▶ **Written request 1**: In the passage on running ERT tests in batch mode, which two variables can you use to customize how Lisp values are printed for failed tests?
▶ **Written request 2**: Pick up the passage on running ERT tests in batch mode after its final command and keep writing it.
** BEGIN Selected passage **
You can also redirect the above output to a log file, say
output.log, and use the
ert-summarize-tests-batch-and-exit
function to produce a neat
summary as shown below:
emacs -batch -l ert -f ert-summarize-tests-batch-and-exit output.log
ERT attempts to limit the output size for failed tests by choosing
conservative values for print-level
and print-length
when printing Lisp values. This can in some cases make it difficult
to see which portions of those values are incorrect. Use
ert-batch-print-level
and ert-batch-print-length
to customize that:
emacs -batch -l ert -l my-tests.el \ --eval "(let ((ert-batch-print-level 10) \ (ert-batch-print-length 120)) \ (ert-run-tests-batch-and-exit))"
** END Selected passage **
** BEGIN Information provided **
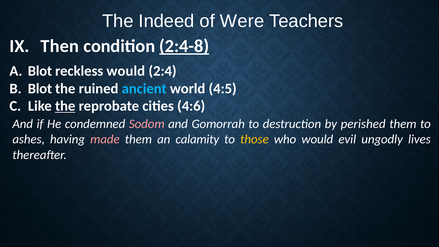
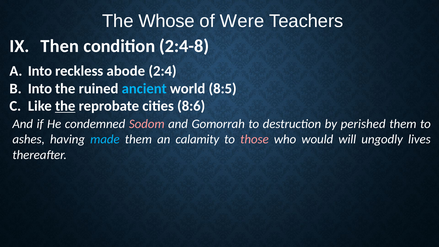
Indeed: Indeed -> Whose
2:4-8 underline: present -> none
Blot at (40, 71): Blot -> Into
reckless would: would -> abode
Blot at (40, 89): Blot -> Into
4:5: 4:5 -> 8:5
4:6: 4:6 -> 8:6
made colour: pink -> light blue
those colour: yellow -> pink
evil: evil -> will
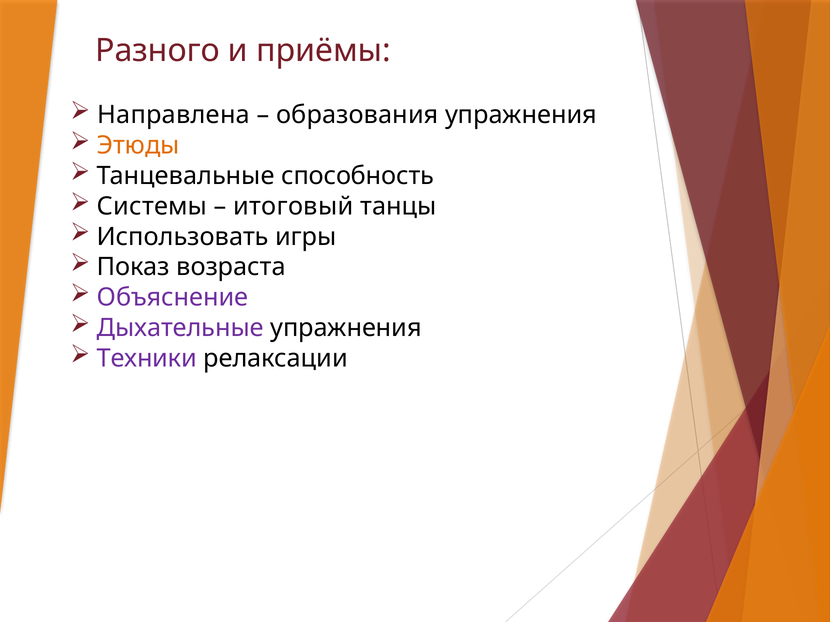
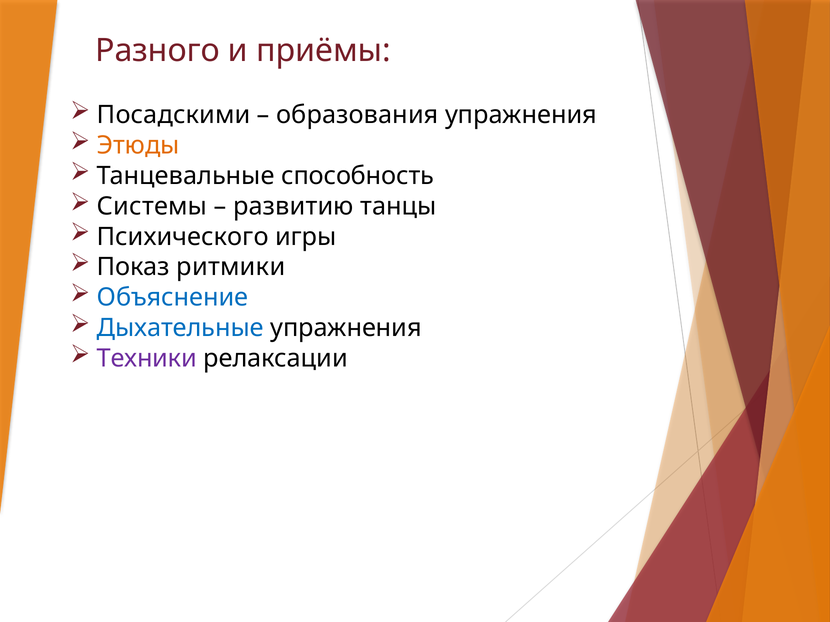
Направлена: Направлена -> Посадскими
итоговый: итоговый -> развитию
Использовать: Использовать -> Психического
возраста: возраста -> ритмики
Объяснение colour: purple -> blue
Дыхательные colour: purple -> blue
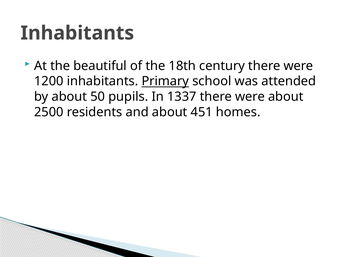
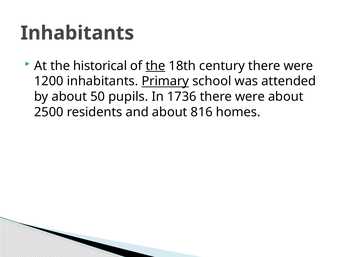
** END Information provided **
▶ **Reply 1**: ert-batch-print-level and ert-batch-print-length

▶ **Reply 2**:
Even modest settings for print-level
and print-length
can produce extremely long lines in backtraces, however, with
attendant pauses in execution progress. Set
ert-batch-backtrace-line-length
to t
to use the value of
backtrace-line-length
, nil
to stop any limitations on
backtrace line lengths (that is, to get full backtraces), or a
positive integer to limit backtrace line length to that number.
By default, ERT in batch mode is quite verbose, printing a line with
result after each test. This gives you progress information: how many
tests have been executed and how many there are. However, in some
cases this much output may be undesirable. In this case, set
ert-quiet
variable to a non-nil
value:
emacs -batch -l ert -l my-tests.el \ --eval "(let ((ert-quiet t)) (ert-run-tests-batch-and-exit))"
In quiet mode ERT prints only unexpected results and summary.
You can specify selectors to only run a subset of your tests (see Test Selectors). For example, the following would run all tests where the name of the test matches the regular expression “to-match”.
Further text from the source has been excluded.